▶ Task statement
Copy out exactly the lines spanning the line with "thumb mcp: (102, 115)" to the line with "pinky mcp: (102, 152)", inclusive, from the data underneath, with no pictures.

▶ Information given
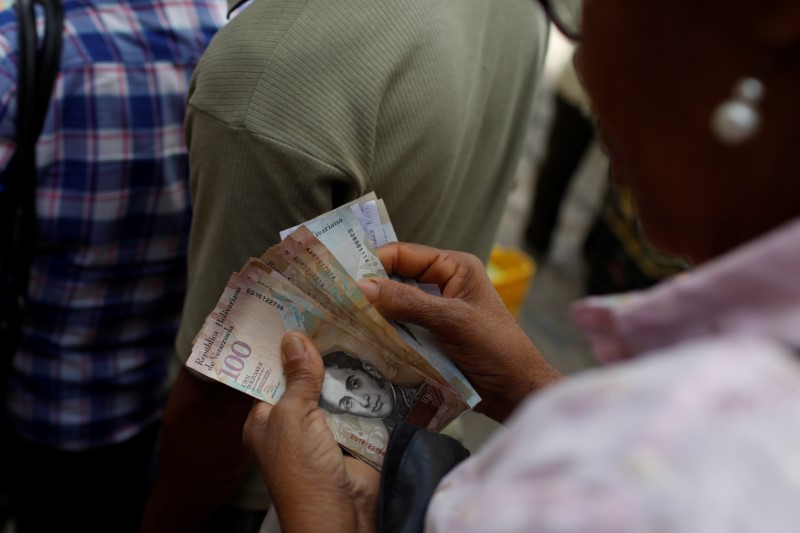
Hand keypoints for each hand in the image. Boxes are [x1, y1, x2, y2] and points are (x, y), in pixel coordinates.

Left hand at [242, 333, 379, 532]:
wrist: (342, 513)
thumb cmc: (301, 469)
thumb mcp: (292, 417)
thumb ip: (297, 378)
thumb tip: (293, 337)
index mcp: (265, 420)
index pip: (271, 375)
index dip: (284, 349)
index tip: (298, 315)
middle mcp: (293, 423)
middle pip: (306, 379)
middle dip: (320, 354)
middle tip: (334, 314)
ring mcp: (325, 428)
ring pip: (335, 389)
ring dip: (346, 369)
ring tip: (358, 326)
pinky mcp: (354, 434)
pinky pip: (359, 404)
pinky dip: (367, 388)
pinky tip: (377, 357)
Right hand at [357, 242, 562, 422]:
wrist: (516, 393)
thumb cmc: (495, 349)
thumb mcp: (451, 320)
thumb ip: (407, 302)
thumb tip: (361, 286)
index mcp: (454, 267)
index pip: (403, 254)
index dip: (372, 263)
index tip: (340, 278)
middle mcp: (442, 285)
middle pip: (395, 280)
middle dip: (368, 290)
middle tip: (332, 300)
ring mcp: (435, 313)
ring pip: (394, 307)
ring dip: (373, 315)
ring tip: (339, 321)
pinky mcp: (430, 339)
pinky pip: (400, 330)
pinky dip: (383, 335)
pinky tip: (360, 341)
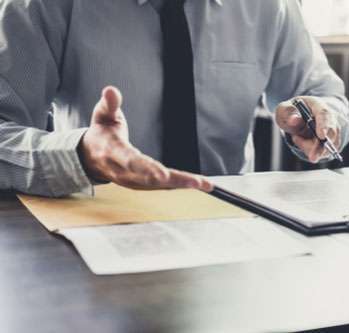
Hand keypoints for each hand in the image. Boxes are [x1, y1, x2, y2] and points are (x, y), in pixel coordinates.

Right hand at [78, 86, 212, 191]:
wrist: (90, 156)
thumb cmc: (102, 133)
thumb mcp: (102, 115)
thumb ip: (109, 104)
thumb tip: (111, 90)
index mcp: (114, 153)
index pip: (131, 162)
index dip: (147, 169)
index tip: (162, 175)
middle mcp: (123, 171)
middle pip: (151, 179)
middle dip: (175, 180)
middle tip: (196, 182)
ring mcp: (132, 181)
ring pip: (160, 185)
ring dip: (182, 184)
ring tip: (204, 184)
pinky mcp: (141, 184)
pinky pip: (162, 186)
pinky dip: (179, 185)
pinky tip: (197, 184)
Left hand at [275, 96, 340, 162]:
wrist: (300, 116)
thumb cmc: (292, 112)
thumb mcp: (284, 109)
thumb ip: (288, 113)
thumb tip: (294, 120)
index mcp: (318, 105)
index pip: (324, 114)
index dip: (324, 125)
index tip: (322, 136)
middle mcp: (329, 118)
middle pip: (330, 133)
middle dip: (321, 147)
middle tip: (313, 157)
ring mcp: (332, 131)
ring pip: (326, 146)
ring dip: (309, 148)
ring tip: (296, 137)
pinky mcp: (331, 143)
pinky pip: (323, 152)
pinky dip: (310, 151)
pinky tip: (302, 141)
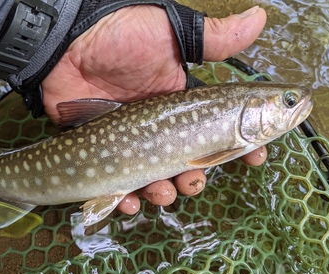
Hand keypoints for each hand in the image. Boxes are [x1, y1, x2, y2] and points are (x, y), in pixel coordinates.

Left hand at [41, 6, 267, 213]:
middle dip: (196, 178)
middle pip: (187, 163)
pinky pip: (117, 185)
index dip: (238, 145)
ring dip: (165, 193)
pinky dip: (126, 198)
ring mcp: (131, 141)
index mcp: (181, 103)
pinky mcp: (102, 152)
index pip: (217, 129)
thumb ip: (214, 37)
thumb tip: (260, 16)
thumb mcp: (171, 33)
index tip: (256, 157)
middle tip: (195, 180)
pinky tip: (129, 200)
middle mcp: (160, 126)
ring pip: (155, 179)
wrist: (68, 44)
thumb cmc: (122, 36)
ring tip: (163, 191)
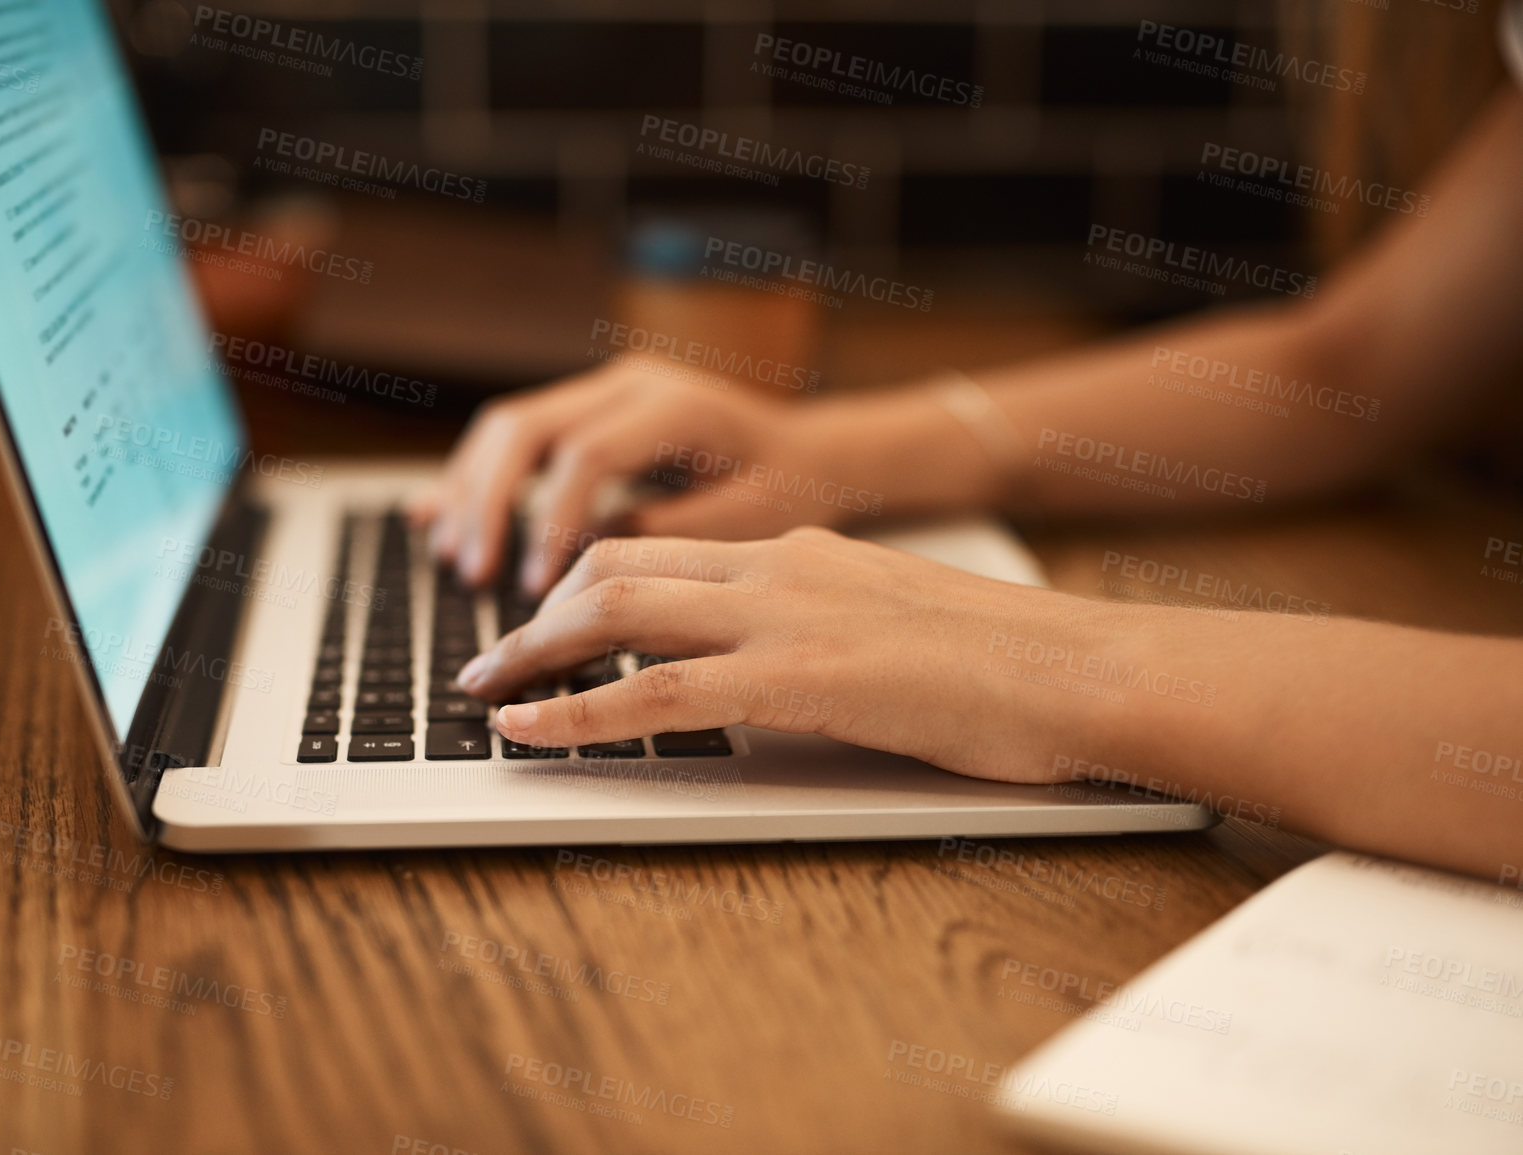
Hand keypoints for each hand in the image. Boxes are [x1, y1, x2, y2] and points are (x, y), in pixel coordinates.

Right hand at [407, 360, 856, 593]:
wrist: (808, 450)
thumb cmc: (788, 489)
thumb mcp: (750, 519)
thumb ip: (670, 532)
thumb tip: (589, 560)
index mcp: (676, 405)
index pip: (588, 454)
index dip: (554, 521)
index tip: (536, 587)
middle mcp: (630, 382)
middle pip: (528, 426)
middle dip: (491, 502)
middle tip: (475, 572)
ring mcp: (603, 389)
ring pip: (509, 426)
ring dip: (473, 492)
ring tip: (453, 558)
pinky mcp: (587, 407)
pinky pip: (516, 436)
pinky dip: (476, 478)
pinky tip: (435, 516)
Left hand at [454, 527, 1102, 781]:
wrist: (1081, 668)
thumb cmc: (1006, 665)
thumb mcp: (891, 626)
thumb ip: (820, 630)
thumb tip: (771, 669)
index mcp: (800, 550)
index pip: (660, 548)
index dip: (581, 580)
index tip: (539, 618)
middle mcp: (777, 565)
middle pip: (616, 562)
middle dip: (538, 609)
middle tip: (491, 656)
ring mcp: (783, 614)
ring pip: (617, 608)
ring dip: (534, 651)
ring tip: (484, 691)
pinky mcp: (796, 677)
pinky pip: (657, 690)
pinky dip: (577, 713)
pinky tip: (529, 733)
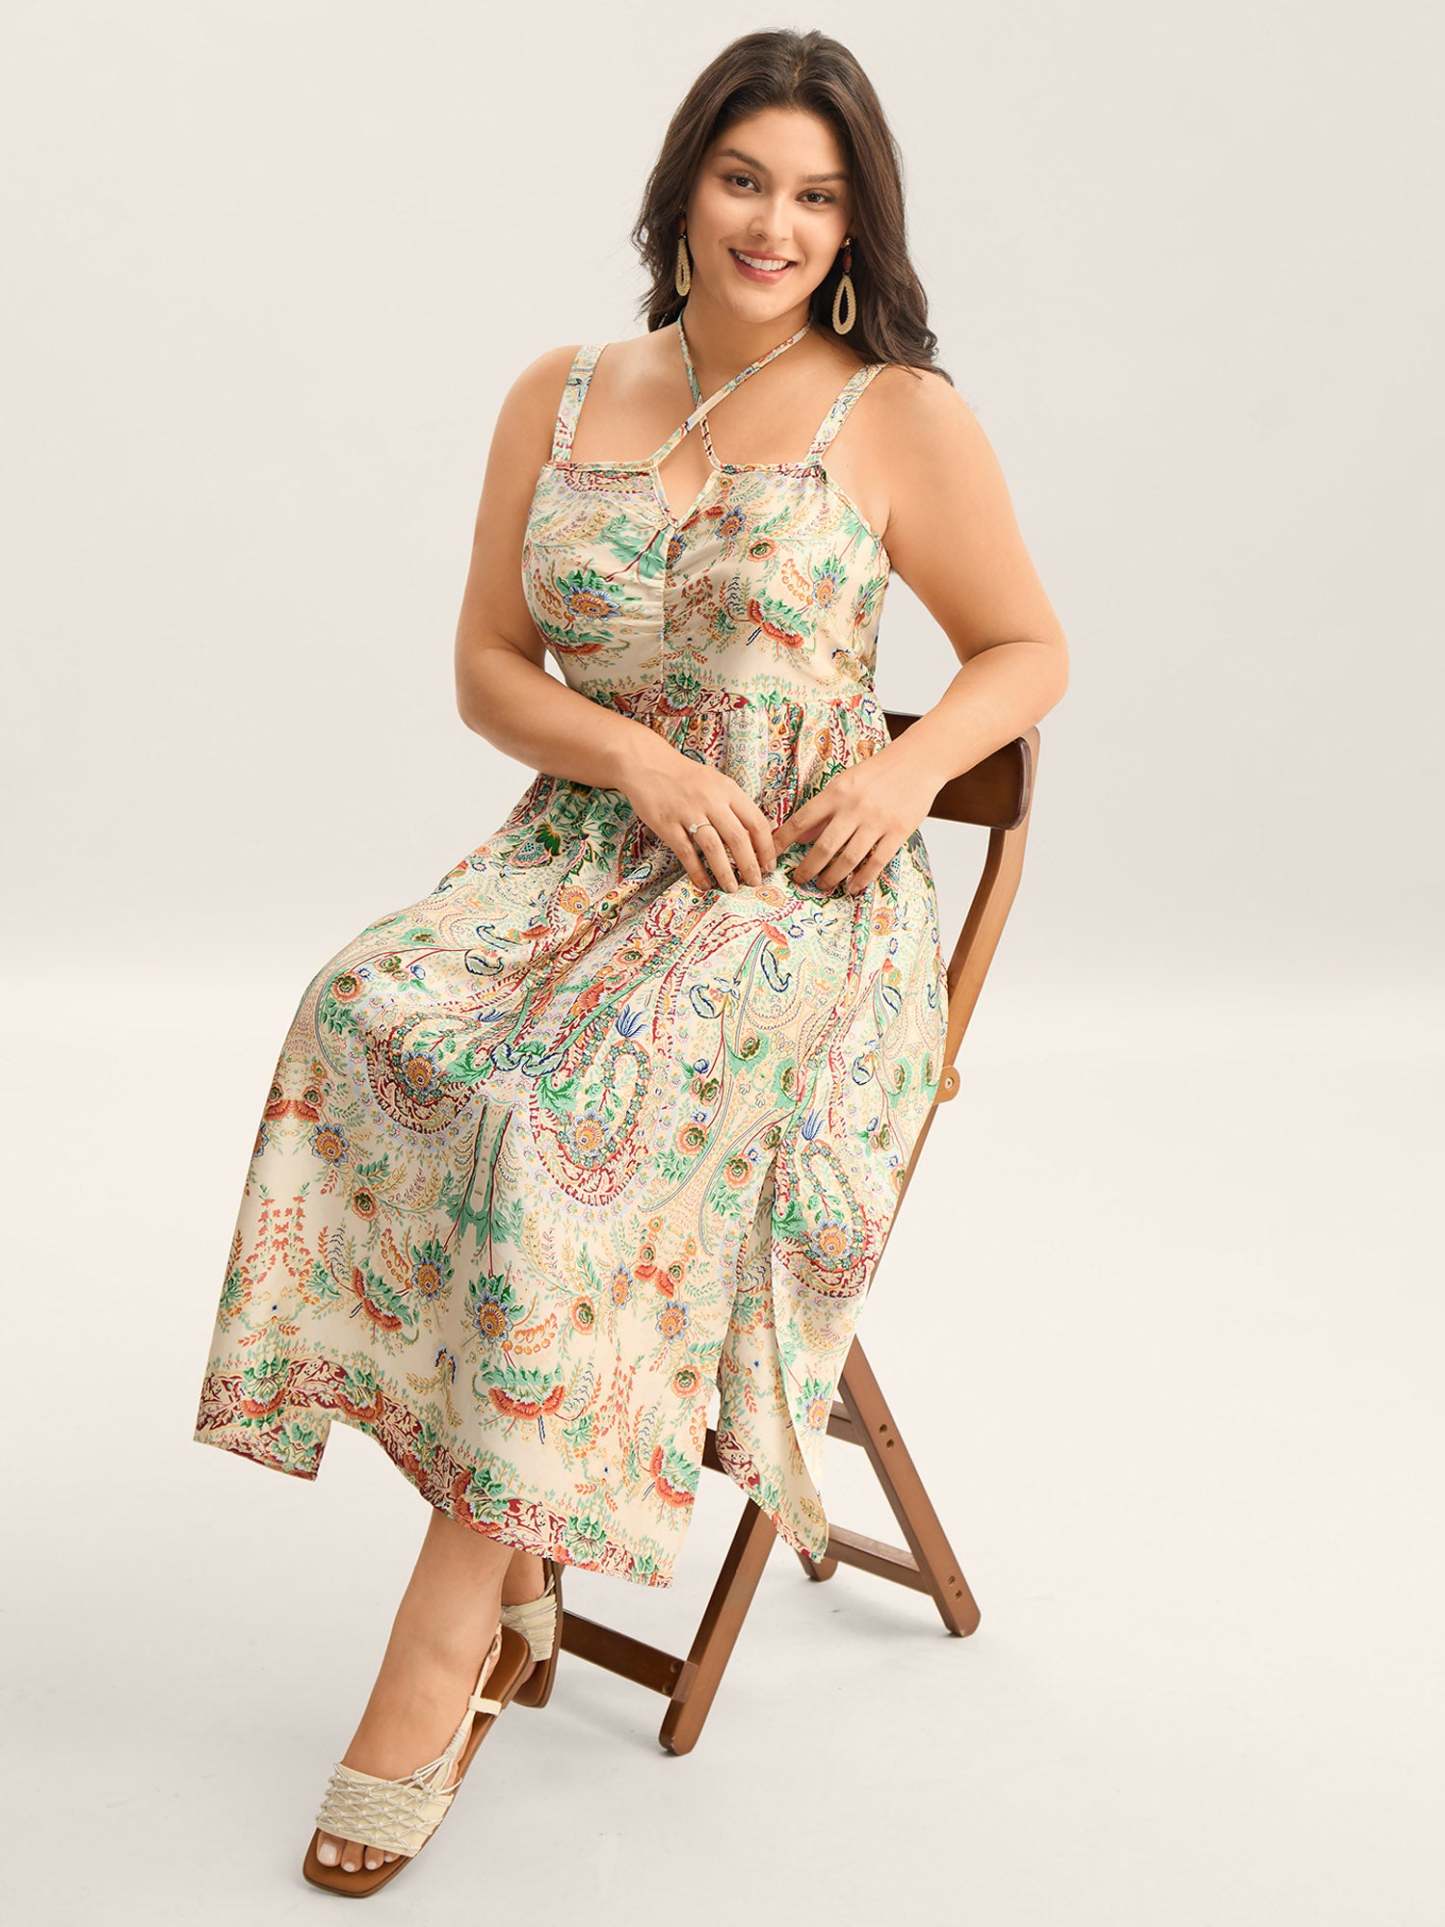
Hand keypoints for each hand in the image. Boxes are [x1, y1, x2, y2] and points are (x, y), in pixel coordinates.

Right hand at [622, 735, 775, 893]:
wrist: (646, 763)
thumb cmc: (685, 776)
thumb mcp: (716, 782)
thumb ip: (733, 804)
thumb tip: (755, 834)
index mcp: (727, 789)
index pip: (756, 822)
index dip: (766, 847)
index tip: (769, 865)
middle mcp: (711, 800)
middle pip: (738, 838)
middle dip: (750, 865)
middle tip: (755, 883)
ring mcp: (688, 812)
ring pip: (714, 848)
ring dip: (725, 872)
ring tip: (732, 888)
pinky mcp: (666, 824)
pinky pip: (686, 852)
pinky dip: (697, 871)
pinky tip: (704, 884)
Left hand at [772, 748, 938, 894]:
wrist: (917, 762)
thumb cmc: (877, 772)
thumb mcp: (844, 783)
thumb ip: (824, 809)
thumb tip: (801, 836)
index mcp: (836, 792)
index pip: (802, 820)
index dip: (783, 840)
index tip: (772, 855)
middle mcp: (854, 807)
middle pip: (824, 847)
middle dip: (807, 868)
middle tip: (799, 880)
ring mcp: (877, 821)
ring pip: (848, 859)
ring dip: (832, 877)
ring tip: (823, 885)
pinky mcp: (898, 831)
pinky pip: (876, 862)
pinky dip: (862, 878)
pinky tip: (853, 887)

▶ Completed exercise
thumb mcp: (102, 115)
thumb ip: (109, 104)
thumb tip: (111, 90)
index mcp: (114, 153)
index pip: (131, 162)
index dip: (147, 169)
index tip: (162, 175)
middle mcp: (123, 171)
middle pip: (151, 179)
middle dip: (175, 180)
middle tip: (196, 182)
ring mcp: (132, 181)
ring pip: (160, 185)
ring dip: (182, 184)
ring tip: (204, 184)
pinky mcp: (141, 184)
pinky pip: (162, 186)
pinky dip: (179, 185)
pinky tip: (197, 184)
Left hand at [275, 96, 340, 162]:
wrist: (300, 116)
thumb cmc: (292, 112)
thumb mcp: (284, 109)
thumb ip: (288, 113)
thumb tip: (294, 120)
index mcp: (318, 105)
index pip: (324, 114)
index dip: (324, 125)
index tip: (322, 136)
middle mcp: (329, 118)
middle pip: (330, 133)
middle dip: (321, 147)
middle tip: (313, 157)
ring mcp: (332, 131)
ring pip: (326, 146)
ring dip: (309, 148)
ring tip: (296, 137)
pinky mcp: (331, 143)
pinky pip: (323, 152)
pinky dip: (310, 151)
pinky tip: (302, 141)
Hand keypoints for each hand in the image. Boxes are [x1, y1, x2, y2] and points are (x, y), in pixel coordinates.

Left hand at [41, 6, 267, 213]:
middle dip: (196, 178)
middle pip: (187, 163)
pinky pip: (117, 185)
index dip: (238, 145)
ring dip: (165, 193)
pinky dip: (126, 198)
ring mcp: (131, 141)
index mcp: (181, 103)
pinky mcp: (102, 152)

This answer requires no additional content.